**HOW TO COMPLETE THIS TASK:** Each line that contains the word "Suite" counts once; give the total for the records below and nothing else.

**INPUT FOR THIS TASK:**
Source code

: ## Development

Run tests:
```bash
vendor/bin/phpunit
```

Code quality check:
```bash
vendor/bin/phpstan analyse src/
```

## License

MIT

--

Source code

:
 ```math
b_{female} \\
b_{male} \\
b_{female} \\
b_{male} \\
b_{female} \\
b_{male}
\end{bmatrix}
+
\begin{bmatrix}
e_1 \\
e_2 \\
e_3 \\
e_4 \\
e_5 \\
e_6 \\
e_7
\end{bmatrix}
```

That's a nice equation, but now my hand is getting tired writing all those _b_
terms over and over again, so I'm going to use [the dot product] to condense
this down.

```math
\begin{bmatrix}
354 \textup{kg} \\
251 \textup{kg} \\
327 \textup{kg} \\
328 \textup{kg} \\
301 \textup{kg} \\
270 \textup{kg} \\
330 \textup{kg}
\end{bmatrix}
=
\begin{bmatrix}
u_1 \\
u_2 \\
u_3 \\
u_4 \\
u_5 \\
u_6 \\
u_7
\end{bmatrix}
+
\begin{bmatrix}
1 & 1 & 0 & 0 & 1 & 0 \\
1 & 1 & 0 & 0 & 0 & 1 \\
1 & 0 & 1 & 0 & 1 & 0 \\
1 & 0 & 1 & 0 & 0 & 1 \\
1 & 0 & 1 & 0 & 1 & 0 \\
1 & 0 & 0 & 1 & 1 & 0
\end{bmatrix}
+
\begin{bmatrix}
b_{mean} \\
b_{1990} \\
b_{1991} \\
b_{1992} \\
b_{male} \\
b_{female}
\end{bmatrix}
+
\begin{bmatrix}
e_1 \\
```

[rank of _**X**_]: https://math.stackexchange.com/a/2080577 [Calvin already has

* * *

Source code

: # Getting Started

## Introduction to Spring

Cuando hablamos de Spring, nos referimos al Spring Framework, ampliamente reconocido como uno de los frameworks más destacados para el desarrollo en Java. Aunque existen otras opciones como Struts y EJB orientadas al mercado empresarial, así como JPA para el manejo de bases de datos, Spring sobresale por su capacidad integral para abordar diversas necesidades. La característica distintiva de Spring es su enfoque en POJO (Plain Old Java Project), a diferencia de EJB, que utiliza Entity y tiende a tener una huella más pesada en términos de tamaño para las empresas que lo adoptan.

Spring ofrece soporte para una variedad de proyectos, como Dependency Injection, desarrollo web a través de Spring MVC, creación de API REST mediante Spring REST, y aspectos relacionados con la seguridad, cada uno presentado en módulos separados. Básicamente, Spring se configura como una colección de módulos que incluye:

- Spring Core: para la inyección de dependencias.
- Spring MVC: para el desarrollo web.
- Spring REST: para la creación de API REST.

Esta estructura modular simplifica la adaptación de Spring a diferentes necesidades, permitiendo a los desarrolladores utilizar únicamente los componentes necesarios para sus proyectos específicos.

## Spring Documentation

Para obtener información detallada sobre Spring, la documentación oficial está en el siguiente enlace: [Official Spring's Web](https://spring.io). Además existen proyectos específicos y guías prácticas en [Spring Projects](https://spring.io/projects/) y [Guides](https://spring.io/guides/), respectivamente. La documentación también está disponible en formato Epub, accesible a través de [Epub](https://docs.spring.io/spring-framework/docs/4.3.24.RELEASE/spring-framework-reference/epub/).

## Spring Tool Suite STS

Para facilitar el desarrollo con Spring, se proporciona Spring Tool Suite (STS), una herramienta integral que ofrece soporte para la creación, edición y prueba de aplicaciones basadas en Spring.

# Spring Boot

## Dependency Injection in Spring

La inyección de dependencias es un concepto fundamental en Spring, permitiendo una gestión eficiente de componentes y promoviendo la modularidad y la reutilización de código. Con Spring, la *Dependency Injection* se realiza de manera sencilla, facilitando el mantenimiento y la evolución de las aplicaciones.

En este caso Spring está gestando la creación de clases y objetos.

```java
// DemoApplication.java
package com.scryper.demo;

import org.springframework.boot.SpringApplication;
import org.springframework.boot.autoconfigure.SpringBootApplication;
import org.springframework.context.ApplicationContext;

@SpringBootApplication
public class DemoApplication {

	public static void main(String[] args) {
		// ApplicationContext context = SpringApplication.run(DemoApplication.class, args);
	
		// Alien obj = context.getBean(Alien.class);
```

**RESPONSE TO THE EXERCISE:** 2